DATASET RECORDS START

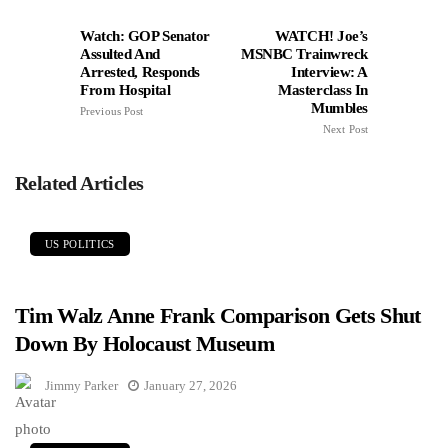
Watch: GOP Senator
WATCH! Joe’s
Assulted And
MSNBC Trainwreck
Arrested, Responds
Interview: A
From Hospital
Masterclass In
Mumbles
Previous Post
Next Post
Related Articles
US POLITICS
Tim Walz Anne Frank Comparison Gets Shut
Down By Holocaust Museum
Jimmy Parker
January 27, 2026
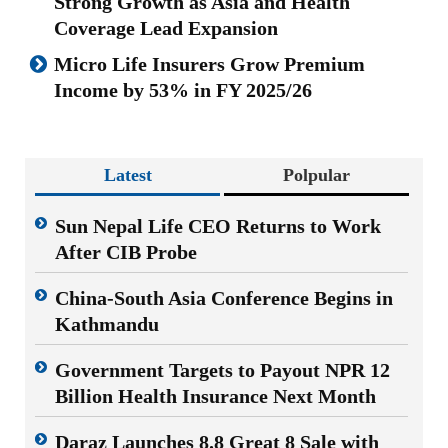
Strong Growth as Asia and Health
Coverage Lead Expansion
Micro Life Insurers Grow Premium
Income by 53% in FY 2025/26
Latest
Polpular
Sun Nepal Life CEO Returns to Work
After CIB Probe
China-South Asia Conference Begins in
Kathmandu
Government Targets to Payout NPR 12
Billion Health Insurance Next Month
Daraz Launches 8.8 Great 8 Sale with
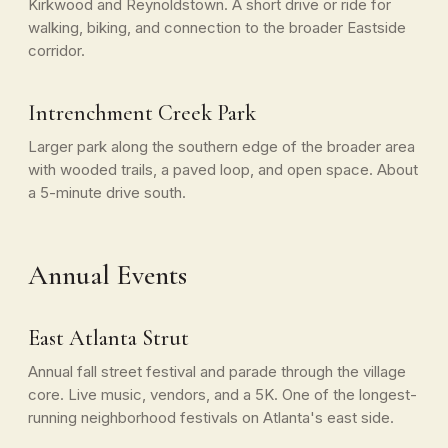
Kirkwood and Reynoldstown. A short drive or ride for
walking, biking, and connection to the broader Eastside
corridor.
Intrenchment Creek Park
Larger park along the southern edge of the broader area
with wooded trails, a paved loop, and open space. About
a 5-minute drive south.
Annual Events
East Atlanta Strut
Annual fall street festival and parade through the village
core. Live music, vendors, and a 5K. One of the longest-
running neighborhood festivals on Atlanta's east side.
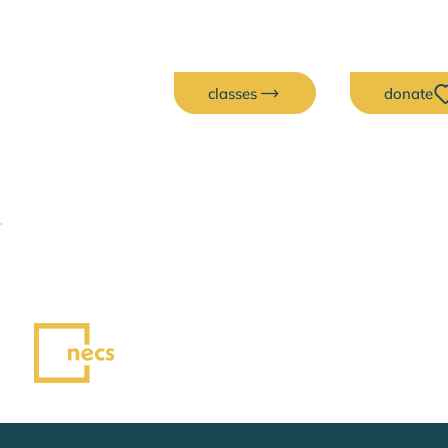
classes
donate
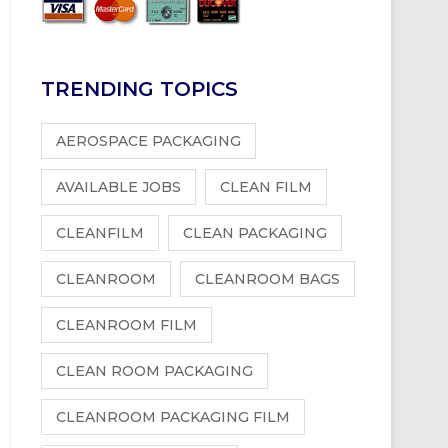
TRENDING TOPICS
AEROSPACE PACKAGING
AVAILABLE JOBS
CLEAN FILM
CLEANFILM
CLEAN PACKAGING
CLEANROOM
CLEANROOM BAGS
CLEANROOM FILM
CLEAN ROOM PACKAGING
CLEANROOM PACKAGING FILM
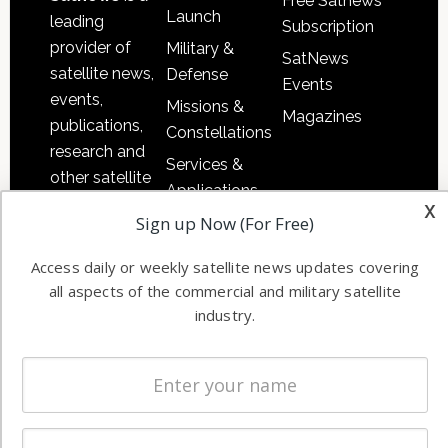
Free Satnews
Launch
leading
Subscription
provider of
Military &
SatNews
satellite news,
Defense
Events
events,
Missions &
Magazines
publications,
Constellations
research and
Services &
other satellite
Applications
industry
x
Sign up Now (For Free)
Software
information in
Automation &
both
Access daily or weekly satellite news updates covering
Ground
commercial
all aspects of the commercial and military satellite
Systems
and military
industry.
Spectrum &
enterprises
Licensing
worldwide.
Startups &
NewSpace
Business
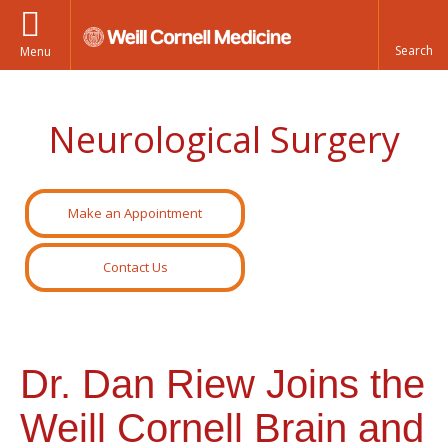
Menu
Neurological Surgery
Make an Appointment
Contact Us
Dr. Dan Riew Joins the
Weill Cornell Brain and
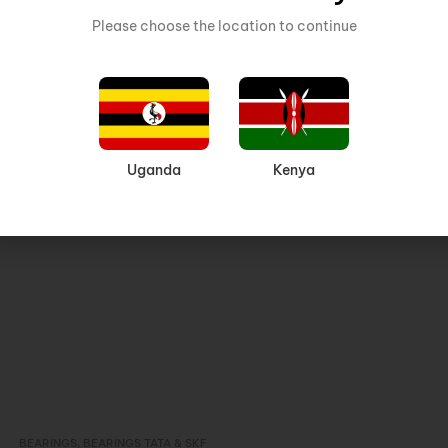
Please choose the location to continue
Related products
Uganda
Kenya
BEARINGS
,
BEARINGS TATA & SKF
Inquire Now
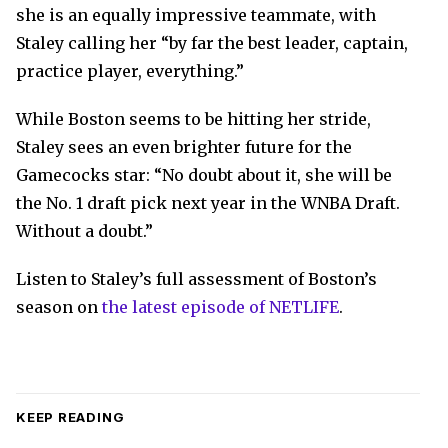
she is an equally impressive teammate, with
Staley calling her “by far the best leader, captain,
practice player, everything.”
While Boston seems to be hitting her stride,
Staley sees an even brighter future for the
Gamecocks star: “No doubt about it, she will be
the No. 1 draft pick next year in the WNBA Draft.
Without a doubt.”
Listen to Staley’s full assessment of Boston’s
season on
the latest episode of NETLIFE
.
KEEP READING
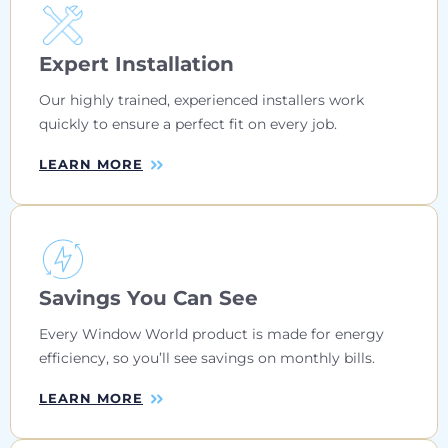
Expert Installation
Our highly trained, experienced installers work
quickly to ensure a perfect fit on every job.
LEARN MORE
Savings You Can See
Every Window World product is made for energy
efficiency, so you’ll see savings on monthly bills.
LEARN MORE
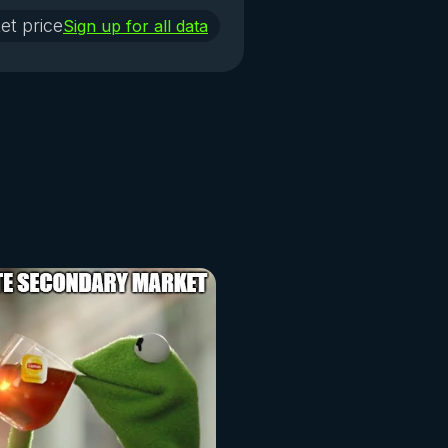
et price
Sign up for all data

DATASET RECORDS END

**REQUIRED ACTION:**
Apart from the pictures, write every entry out again exactly.

**ANSWER TO THE PROBLEM:**
Watch: GOP Senator
WATCH! Joe’s
Assulted And
MSNBC Trainwreck
Arrested, Responds
Interview: A
From Hospital
Masterclass In
Mumbles
Previous Post
Next Post
Related Articles
US POLITICS
Tim Walz Anne Frank Comparison Gets Shut
Down By Holocaust Museum
Jimmy Parker
January 27, 2026
Strong Growth as Asia and Health
Coverage Lead Expansion
Micro Life Insurers Grow Premium
Income by 53% in FY 2025/26
Latest
Polpular
Sun Nepal Life CEO Returns to Work
After CIB Probe
China-South Asia Conference Begins in
Kathmandu
Government Targets to Payout NPR 12
Billion Health Insurance Next Month
Daraz Launches 8.8 Great 8 Sale with
Kirkwood and Reynoldstown. A short drive or ride for
walking, biking, and connection to the broader Eastside
corridor.
Intrenchment Creek Park
Larger park along the southern edge of the broader area
with wooded trails, a paved loop, and open space. About
a 5-minute drive south.
Annual Events
East Atlanta Strut
Annual fall street festival and parade through the village
core. Live music, vendors, and a 5K. One of the longest-
running neighborhood festivals on Atlanta's east side.
classes
donate
TRENDING TOPICS
AEROSPACE PACKAGING
AVAILABLE JOBS
CLEAN FILM
CLEANFILM
CLEAN PACKAGING
CLEANROOM
CLEANROOM BAGS
CLEANROOM FILM
CLEAN ROOM PACKAGING
CLEANROOM PACKAGING FILM
Free Satnews
Launch
leading
Subscription
provider of
Military &
SatNews
satellite news,
Defense
Events
events,
Missions &
Magazines
publications,
Constellations
research and
Services &
other satellite
Applications
industry
x
Sign up Now (For Free)
Software
information in
Automation &
both
Access daily or weekly satellite news updates covering
Ground
commercial
all aspects of the commercial and military satellite
Systems
and military
industry.
Spectrum &
enterprises
Licensing
worldwide.
Startups &
NewSpace
Business
Menu
Neurological Surgery
Make an Appointment
Contact Us
Dr. Dan Riew Joins the
Weill Cornell Brain and
Please choose the location to continue
Related products
Uganda
Kenya
BEARINGS
,
BEARINGS TATA & SKF
Inquire Now
she is an equally impressive teammate, with
Staley calling her “by far the best leader, captain,
practice player, everything.”
While Boston seems to be hitting her stride,
Staley sees an even brighter future for the
Gamecocks star: “No doubt about it, she will be
the No. 1 draft pick next year in the WNBA Draft.
Without a doubt.”
Listen to Staley’s full assessment of Boston’s
season on
the latest episode of NETLIFE
.
KEEP READING
Expert Installation
Our highly trained, experienced installers work
quickly to ensure a perfect fit on every job.
LEARN MORE
Savings You Can See
Every Window World product is made for energy
efficiency, so you’ll see savings on monthly bills.
LEARN MORE
et price
Sign up for all data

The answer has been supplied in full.